Friday 1 February 2008

Food Archaeology....


.......is quite a different thing from Food History. Although interesting in its own right, the latter lacks the dimension of discovery that gives to Food Archaeology its particular frisson. Food History is about facts: terrines and smoked meats and sausages having developed as methods of preserving food for consumption during long, barren winter months, for example - or the fact that the ancient Greeks used sylphium (now disappeared, I think) to flavour food that was probably past its best. Or the small detail that the arrival in Europe of tomatoes from South America shortly after 1492 radically altered the profiles of half a dozen national european cuisines within a lifetime or so......All of these things are interesting, valid, and factually correct - but , when all's said and done, a little two-dimensional.

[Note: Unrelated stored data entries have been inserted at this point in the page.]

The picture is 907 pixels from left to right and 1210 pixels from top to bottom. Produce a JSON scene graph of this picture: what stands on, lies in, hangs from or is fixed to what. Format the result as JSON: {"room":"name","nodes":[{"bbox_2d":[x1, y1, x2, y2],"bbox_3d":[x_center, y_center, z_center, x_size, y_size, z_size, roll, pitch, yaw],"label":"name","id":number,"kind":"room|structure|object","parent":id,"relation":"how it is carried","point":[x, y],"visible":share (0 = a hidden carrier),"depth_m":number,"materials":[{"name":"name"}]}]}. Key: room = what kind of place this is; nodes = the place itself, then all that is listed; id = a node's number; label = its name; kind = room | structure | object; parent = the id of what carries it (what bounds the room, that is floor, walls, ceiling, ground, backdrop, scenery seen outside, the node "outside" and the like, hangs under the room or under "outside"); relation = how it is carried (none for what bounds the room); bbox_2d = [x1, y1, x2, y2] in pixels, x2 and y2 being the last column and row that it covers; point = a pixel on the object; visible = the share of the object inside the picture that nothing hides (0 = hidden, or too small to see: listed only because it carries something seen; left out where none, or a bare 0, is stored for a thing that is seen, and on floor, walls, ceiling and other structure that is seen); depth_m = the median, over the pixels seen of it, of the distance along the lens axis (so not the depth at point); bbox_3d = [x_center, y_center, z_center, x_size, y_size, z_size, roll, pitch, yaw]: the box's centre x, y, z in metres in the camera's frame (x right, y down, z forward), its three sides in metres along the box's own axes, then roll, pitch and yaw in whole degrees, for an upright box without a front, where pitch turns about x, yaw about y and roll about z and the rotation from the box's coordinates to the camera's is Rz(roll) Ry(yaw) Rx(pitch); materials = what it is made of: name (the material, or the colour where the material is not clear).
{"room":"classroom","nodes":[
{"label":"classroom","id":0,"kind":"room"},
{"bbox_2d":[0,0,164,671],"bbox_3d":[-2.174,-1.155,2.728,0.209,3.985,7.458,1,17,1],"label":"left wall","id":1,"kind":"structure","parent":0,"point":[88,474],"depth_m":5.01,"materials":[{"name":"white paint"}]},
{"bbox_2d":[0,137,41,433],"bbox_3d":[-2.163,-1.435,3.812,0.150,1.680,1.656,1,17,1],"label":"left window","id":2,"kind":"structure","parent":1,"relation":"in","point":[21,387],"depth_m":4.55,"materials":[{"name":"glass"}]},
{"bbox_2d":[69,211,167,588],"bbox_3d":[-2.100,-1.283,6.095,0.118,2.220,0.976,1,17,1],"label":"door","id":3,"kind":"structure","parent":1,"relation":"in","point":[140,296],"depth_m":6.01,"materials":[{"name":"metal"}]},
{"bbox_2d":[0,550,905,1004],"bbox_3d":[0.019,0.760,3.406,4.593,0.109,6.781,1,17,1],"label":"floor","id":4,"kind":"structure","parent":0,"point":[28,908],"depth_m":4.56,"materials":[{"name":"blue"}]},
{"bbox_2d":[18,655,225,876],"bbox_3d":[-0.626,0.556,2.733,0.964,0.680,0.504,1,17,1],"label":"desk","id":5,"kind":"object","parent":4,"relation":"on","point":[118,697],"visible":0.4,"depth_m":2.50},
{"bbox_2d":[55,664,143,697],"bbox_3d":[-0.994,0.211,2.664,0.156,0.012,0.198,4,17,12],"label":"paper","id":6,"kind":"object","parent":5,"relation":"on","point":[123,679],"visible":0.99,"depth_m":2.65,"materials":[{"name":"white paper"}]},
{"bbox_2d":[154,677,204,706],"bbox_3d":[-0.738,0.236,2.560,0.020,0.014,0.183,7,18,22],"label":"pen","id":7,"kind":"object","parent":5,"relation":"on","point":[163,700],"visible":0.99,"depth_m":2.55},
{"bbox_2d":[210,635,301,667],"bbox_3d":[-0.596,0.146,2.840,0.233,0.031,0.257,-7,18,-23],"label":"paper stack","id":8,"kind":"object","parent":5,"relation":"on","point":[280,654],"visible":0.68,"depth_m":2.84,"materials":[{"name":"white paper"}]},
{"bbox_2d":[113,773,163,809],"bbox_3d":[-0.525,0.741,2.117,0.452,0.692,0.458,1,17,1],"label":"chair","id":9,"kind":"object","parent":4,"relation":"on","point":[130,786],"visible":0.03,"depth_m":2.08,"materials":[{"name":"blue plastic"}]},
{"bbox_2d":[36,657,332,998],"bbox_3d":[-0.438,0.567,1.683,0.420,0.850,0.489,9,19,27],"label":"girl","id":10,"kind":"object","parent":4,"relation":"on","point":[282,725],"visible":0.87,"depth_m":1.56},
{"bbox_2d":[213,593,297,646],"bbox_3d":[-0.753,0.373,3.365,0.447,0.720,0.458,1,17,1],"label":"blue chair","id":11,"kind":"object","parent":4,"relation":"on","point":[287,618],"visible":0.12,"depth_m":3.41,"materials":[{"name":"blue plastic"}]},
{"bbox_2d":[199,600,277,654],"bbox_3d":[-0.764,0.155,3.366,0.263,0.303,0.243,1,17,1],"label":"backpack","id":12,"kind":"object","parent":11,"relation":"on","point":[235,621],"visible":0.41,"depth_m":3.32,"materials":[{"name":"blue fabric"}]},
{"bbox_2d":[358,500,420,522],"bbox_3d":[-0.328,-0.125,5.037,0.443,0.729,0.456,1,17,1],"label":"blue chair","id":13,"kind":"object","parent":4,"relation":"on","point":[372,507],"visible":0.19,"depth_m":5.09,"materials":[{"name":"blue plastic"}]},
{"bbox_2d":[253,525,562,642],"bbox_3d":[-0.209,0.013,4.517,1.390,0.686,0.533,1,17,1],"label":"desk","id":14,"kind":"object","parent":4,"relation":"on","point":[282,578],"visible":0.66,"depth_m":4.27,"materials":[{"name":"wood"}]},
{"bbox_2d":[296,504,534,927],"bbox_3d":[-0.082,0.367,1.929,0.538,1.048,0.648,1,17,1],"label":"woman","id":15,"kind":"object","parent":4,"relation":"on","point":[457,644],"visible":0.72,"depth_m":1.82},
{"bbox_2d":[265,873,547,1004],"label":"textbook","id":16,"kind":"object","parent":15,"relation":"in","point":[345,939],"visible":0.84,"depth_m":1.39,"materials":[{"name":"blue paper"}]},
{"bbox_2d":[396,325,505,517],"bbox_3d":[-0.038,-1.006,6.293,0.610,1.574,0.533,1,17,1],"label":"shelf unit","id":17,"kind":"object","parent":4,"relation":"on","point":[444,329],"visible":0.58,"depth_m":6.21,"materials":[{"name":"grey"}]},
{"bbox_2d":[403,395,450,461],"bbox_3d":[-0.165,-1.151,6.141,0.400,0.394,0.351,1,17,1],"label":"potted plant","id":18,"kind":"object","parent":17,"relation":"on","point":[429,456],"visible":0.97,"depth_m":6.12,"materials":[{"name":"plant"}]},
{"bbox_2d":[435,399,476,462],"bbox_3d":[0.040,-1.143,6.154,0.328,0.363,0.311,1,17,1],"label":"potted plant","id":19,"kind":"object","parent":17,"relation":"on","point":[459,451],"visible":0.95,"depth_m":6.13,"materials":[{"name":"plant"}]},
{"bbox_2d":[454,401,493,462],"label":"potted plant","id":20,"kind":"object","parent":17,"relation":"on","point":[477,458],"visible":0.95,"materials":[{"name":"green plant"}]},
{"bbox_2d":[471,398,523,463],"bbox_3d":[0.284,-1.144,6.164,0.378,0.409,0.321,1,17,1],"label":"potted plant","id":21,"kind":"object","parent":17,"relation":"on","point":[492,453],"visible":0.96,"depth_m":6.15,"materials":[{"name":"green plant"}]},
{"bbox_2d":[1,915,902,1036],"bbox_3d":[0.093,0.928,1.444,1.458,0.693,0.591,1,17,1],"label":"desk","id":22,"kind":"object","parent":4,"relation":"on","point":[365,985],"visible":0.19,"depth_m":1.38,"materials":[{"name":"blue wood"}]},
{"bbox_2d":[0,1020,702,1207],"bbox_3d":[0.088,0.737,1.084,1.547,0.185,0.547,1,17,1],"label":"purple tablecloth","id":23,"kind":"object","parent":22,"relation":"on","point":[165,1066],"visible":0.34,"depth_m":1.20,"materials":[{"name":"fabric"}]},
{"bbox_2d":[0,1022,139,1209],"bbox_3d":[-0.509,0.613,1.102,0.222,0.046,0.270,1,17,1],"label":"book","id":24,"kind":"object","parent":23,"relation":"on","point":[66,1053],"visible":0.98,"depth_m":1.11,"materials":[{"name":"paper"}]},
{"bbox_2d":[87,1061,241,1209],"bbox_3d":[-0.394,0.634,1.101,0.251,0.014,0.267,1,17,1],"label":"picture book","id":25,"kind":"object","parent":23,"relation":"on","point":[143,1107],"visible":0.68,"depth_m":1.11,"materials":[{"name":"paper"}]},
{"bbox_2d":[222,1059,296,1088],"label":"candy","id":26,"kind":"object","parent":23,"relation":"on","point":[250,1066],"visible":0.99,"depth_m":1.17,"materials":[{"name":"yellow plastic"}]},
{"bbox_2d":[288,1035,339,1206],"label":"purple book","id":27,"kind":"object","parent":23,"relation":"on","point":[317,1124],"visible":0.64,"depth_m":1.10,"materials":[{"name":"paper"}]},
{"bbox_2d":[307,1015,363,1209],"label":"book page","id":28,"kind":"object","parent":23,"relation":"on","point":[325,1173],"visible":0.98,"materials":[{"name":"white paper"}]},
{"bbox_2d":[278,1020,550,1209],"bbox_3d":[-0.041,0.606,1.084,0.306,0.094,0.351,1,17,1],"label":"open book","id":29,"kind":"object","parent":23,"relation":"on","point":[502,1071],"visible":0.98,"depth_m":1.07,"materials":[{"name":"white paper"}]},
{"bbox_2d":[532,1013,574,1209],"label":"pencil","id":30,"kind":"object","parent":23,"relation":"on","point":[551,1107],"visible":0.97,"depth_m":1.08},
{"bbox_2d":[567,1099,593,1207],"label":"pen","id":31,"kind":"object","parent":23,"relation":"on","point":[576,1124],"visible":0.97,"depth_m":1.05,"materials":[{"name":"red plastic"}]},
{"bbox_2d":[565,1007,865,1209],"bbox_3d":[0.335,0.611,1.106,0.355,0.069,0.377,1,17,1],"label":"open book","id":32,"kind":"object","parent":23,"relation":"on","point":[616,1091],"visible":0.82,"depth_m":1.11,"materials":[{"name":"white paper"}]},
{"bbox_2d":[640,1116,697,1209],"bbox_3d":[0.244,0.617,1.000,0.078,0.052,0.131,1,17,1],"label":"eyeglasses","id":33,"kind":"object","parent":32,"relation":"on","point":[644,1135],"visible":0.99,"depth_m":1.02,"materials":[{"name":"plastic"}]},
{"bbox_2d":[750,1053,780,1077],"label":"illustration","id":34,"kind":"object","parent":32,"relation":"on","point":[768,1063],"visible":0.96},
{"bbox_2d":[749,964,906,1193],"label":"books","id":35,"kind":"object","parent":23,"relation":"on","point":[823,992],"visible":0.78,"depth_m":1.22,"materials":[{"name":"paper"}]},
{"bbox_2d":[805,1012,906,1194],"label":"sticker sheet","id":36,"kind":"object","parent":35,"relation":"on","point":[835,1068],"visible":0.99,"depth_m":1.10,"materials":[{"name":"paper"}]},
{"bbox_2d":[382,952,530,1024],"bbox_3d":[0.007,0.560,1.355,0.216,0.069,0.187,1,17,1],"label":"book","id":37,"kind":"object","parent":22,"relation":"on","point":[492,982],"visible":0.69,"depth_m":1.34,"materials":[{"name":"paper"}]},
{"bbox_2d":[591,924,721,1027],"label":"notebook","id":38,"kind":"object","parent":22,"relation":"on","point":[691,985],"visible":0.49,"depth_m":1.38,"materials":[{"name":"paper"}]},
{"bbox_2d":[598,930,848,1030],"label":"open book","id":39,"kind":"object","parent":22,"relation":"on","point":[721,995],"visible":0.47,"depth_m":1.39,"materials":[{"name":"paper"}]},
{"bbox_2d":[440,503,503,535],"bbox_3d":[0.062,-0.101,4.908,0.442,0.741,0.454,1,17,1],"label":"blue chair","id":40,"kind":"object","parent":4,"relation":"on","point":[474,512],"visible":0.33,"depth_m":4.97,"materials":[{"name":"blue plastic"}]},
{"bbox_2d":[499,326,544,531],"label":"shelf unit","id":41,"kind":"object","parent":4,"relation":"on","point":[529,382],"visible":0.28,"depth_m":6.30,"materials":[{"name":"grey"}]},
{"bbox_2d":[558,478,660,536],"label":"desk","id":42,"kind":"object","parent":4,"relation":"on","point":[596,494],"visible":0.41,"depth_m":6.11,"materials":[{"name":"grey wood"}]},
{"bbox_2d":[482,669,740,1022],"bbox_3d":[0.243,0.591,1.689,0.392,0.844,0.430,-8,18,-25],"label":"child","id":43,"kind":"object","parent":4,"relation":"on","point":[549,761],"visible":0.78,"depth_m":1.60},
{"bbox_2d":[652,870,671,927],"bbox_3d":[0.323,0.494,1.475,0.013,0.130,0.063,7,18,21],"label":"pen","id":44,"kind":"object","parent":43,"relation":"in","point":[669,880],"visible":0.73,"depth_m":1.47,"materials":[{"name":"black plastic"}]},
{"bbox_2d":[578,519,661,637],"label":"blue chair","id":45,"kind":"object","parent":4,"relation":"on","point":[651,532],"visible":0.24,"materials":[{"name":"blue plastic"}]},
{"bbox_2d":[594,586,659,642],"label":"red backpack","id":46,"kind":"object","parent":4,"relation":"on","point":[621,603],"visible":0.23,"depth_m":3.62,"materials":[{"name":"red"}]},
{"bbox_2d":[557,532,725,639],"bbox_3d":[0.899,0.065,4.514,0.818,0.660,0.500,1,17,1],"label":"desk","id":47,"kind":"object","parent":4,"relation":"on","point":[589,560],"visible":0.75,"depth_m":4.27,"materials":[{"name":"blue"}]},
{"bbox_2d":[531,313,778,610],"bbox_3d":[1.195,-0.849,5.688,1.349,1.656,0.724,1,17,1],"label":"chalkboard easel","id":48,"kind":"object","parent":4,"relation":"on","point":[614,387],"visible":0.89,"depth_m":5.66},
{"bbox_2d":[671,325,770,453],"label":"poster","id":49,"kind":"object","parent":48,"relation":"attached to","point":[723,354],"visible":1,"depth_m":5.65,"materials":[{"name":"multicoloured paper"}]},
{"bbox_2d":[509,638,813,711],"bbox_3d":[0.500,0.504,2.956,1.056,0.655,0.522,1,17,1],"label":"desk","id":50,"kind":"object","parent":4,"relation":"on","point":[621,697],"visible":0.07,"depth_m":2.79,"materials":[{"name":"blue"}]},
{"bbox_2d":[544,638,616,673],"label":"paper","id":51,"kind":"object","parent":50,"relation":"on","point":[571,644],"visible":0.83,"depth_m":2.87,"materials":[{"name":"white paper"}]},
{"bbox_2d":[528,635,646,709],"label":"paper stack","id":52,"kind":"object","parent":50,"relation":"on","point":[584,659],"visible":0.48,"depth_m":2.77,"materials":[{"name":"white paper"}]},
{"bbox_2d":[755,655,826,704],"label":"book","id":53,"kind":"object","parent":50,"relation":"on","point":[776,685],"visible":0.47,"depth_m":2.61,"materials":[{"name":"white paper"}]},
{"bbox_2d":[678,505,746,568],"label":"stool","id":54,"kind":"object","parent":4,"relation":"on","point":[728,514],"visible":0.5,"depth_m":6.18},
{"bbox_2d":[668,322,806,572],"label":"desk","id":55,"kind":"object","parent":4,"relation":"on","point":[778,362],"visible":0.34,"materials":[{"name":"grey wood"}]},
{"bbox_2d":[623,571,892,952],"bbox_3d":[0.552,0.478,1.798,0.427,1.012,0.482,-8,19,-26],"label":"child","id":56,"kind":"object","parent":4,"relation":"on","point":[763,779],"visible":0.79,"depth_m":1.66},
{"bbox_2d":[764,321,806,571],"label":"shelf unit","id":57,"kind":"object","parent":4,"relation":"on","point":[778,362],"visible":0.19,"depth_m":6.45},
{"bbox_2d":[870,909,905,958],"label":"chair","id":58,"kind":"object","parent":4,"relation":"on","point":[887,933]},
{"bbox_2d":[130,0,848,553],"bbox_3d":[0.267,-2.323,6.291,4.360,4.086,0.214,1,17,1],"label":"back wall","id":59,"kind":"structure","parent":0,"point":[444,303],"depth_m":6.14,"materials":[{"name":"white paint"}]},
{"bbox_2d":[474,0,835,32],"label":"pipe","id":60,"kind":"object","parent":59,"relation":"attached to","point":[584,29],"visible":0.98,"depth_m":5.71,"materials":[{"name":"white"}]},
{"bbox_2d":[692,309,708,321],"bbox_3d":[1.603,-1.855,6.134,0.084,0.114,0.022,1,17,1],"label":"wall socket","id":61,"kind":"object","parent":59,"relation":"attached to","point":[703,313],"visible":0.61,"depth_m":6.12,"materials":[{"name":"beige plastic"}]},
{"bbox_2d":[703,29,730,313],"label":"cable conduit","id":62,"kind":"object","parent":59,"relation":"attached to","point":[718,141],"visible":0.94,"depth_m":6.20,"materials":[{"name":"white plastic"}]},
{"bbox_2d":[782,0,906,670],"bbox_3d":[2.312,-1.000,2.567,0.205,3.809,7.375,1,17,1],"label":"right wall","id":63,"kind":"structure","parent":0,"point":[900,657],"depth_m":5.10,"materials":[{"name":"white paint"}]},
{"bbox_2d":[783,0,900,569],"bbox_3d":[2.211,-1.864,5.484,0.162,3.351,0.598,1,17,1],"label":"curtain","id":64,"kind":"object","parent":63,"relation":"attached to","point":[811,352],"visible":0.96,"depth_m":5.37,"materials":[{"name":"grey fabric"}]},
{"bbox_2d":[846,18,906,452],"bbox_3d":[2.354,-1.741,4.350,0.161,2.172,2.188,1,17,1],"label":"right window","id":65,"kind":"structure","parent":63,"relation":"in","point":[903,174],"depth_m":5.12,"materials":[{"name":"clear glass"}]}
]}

Food Archaeology, on the other hand, is about discovery and about identifying relationships and connections - and in being so has a richness and a satisfying relevance for us today. What do I mean by it? Well, I suppose it has a number of aspects.....

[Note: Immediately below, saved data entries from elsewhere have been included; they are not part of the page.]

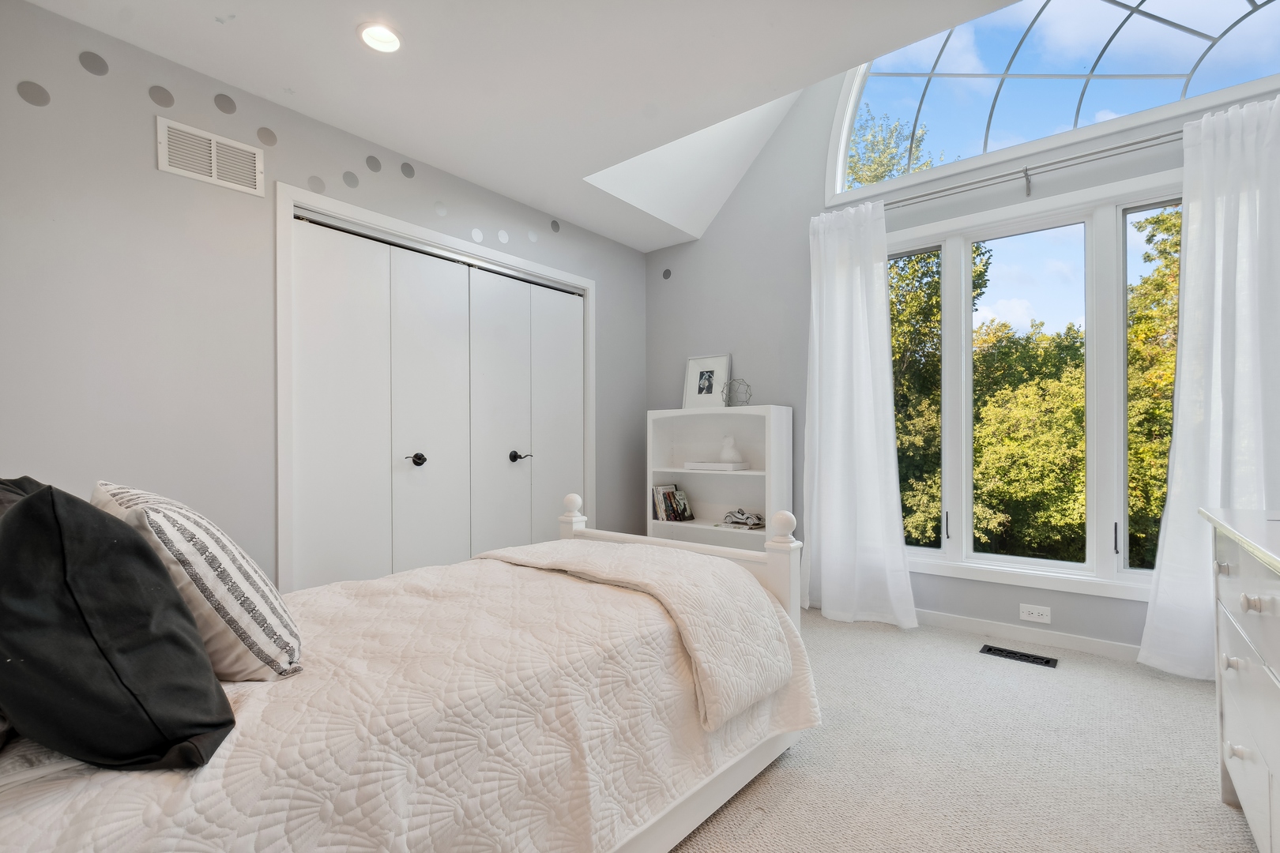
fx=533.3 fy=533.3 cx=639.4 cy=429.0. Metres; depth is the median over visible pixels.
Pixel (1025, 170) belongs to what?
curtain rod
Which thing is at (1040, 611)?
wall socket
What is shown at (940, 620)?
baseboard
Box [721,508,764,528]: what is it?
decorative object
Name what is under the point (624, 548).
throw blanket
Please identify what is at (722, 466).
book
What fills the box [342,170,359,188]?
wall disc
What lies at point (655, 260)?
window wall
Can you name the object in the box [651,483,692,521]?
book row
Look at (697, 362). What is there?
picture frame
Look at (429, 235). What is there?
closet door frame
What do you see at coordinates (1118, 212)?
window
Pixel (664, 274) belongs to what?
wall disc
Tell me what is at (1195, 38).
arched window
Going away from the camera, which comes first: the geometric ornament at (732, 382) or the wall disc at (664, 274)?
the geometric ornament at (732, 382)
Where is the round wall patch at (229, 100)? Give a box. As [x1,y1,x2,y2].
[214,92,237,114]
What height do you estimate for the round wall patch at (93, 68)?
0.078 m
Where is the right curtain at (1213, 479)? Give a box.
[1135,95,1279,681]
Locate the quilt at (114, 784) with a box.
[0,547,817,852]
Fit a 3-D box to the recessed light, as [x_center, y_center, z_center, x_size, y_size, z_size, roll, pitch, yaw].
[-0.942,-1.435,1.932,0.161,0.049,0.161,0,0,40]
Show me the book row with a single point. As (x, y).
(685, 508)
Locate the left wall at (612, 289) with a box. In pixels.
[0,0,643,589]
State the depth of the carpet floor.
1.74 m
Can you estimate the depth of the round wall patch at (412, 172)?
2.73 m
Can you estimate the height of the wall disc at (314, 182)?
0.078 m
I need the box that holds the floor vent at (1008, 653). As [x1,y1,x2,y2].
[978,643,1057,668]
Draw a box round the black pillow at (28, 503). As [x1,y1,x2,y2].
[0,480,237,770]
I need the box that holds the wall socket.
[1017,603,1051,623]
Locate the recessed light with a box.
[357,21,402,52]
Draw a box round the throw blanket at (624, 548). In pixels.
[478,537,794,729]
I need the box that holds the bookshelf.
[646,403,792,553]
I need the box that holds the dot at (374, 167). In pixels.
[365,154,381,172]
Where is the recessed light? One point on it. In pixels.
(386, 40)
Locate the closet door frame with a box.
[274,181,593,589]
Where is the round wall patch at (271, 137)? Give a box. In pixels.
[256,126,277,145]
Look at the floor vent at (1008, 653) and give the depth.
2.54 m
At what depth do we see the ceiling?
2.09 m
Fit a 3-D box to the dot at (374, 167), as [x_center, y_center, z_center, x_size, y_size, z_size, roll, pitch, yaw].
[-1.299,-1.295,2.601,0.004,0.075,0.082,0,0,40]
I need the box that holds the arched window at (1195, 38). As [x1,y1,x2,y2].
[820,0,1279,201]
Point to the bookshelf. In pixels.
(724, 476)
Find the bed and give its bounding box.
[0,483,823,852]
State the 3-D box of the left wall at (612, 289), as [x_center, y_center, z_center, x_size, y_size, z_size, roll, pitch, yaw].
[-1.274,-0.198,2.746,0.149,2.628,4.148,0,0,40]
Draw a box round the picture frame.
[682,353,730,409]
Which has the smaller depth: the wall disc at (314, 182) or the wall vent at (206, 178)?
the wall vent at (206, 178)
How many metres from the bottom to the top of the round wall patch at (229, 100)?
0.078 m
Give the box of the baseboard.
[918,609,1140,662]
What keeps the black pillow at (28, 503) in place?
on the quilt at (114, 784)
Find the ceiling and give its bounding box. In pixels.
[11,0,1029,253]
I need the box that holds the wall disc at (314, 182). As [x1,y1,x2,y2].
[307,175,326,192]
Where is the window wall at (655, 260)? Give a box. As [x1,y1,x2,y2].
[642,41,1279,655]
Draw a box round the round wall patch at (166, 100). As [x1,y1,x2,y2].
[147,84,174,107]
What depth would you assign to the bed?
1.10 m
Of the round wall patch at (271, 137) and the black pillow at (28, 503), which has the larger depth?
the round wall patch at (271, 137)
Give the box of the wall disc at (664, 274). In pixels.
[661,267,672,279]
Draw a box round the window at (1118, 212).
[887,168,1184,600]
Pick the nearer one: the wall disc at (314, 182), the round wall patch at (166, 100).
the round wall patch at (166, 100)
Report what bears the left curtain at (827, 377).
hanging from the curtain rod
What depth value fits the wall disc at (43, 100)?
1.77 m
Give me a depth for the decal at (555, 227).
3.45 m
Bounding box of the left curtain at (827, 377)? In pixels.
[798,203,915,628]
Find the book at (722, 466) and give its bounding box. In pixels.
[682,460,752,470]
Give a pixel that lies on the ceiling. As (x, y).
(208, 70)
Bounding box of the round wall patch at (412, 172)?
[399,161,415,178]
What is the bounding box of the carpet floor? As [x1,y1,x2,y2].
[666,605,1256,852]
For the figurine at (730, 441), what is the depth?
3.54 m
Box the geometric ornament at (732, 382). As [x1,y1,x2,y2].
[721,377,752,405]
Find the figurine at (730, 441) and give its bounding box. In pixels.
[718,433,740,464]
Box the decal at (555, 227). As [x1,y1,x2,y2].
[549,218,560,232]
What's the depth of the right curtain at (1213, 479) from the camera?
2.21 m
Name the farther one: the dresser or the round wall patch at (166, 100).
the round wall patch at (166, 100)
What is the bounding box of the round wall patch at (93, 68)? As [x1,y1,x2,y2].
[79,50,109,75]
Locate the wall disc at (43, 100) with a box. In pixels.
[15,80,51,106]
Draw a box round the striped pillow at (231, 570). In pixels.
[93,480,303,682]
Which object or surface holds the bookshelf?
on the carpet floor
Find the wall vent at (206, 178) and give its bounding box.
[157,118,263,196]
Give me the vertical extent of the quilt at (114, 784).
0.534 m
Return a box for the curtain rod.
[868,127,1187,211]
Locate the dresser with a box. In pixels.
[1200,504,1279,852]
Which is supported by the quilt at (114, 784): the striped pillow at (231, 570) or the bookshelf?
the striped pillow at (231, 570)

In part, it's about worrying away at recipes to see where they've come from. Over time - long generations - recipes are repeatedly adapted and altered and revised to meet changing circumstances, such as the availability of particular ingredients, or the fact that people have moved on from using the communal oven at the village bakers to having a fully-equipped kitchen of their own. Often, some of the ingredients that have survived will be a clue to the great age of a particular recipe: the presence of honey, for example, usually indicates an origin at least before the general availability of refined sugar; or else certain spices in savoury dishes such as cloves or cinnamon will suggest a late-medieval provenance. The combination of particular ingredients is a sure sign of substitution having taken place at some point: whenever you find lemons and oranges in the same recipe, for example, you can be confident that the original version was for bitter oranges alone, and that the lemons have been introduced to offset the sweetness of the newer versions of orange that subsequently became prevalent in the market. And, then again, there are certain ingredients which have now somehow achieved 'premium' status on the grocers' shelves, but which were originally born of the direst necessity and poverty - pine-nuts, for example, and chestnut flour, both of which directly relate back to people's desperate wartime need for food from any source whatsoever. (And frankly, I'd need the wartime desperation once again for chestnut flour to have any place in my kitchen - the one time I made the unjustly-renowned Chestnut Flour Cake Castagnaccio, two half-consumed slices later and the remains of the thing was fed to the Pig!)

But the Food Archaeology thing can work in other ways, too. I recall once leafing through the pages of Apicius, the food-writer from Imperial Rome, and coming across a recipe that was indistinguishable from the delicious tyropitas (little phyllo-wrapped cheese pies) that you can find in any village bakers across Greece even today!
And there's the frisson - the sense of direct connection with other people in other times, and the ability to identify exactly with them in eating the same foods and finding them delicious in the same way. Even despite the fact that the World around us has altered out of all recognition. It's not unlike the idea of Christian churches having been built on the sites of pre-christian temples, which in turn had been built where previously pagans had had their sacred groves - the context has changed, but the underlying experience is still the same.....

And then, I suppose, there are other aspects of Food Archaeology, too, which are rapidly and inevitably being lost in our lifetimes. The bits which don't get written down, and which will disappear along with the people who practice them. Like the little old peasant woman in the village in Greece in the seventies who was demonstrating how to make avgolemono soup; as she stirred, she whistled gently to herself, and explained that this was necessary in order to ward off the evil eye, which would otherwise make the soup curdle. As her mother had taught her to do, and her mother in turn, right back until who knows when.....

For me, it's a particularly rich thread in Life's Rich Tapestry.

Tonight's Dinner:

Lentil Soup (no whistling)

Spezzatino alla Fiorentina; Fagiolini, sautéd in Butter with Cinnamon and Breadcrumbs.

Panna Cotta.

1 comment:

Anonymous said...

What a lovely article. Food for thought indeed. I do enjoy your writings enormously, thank you.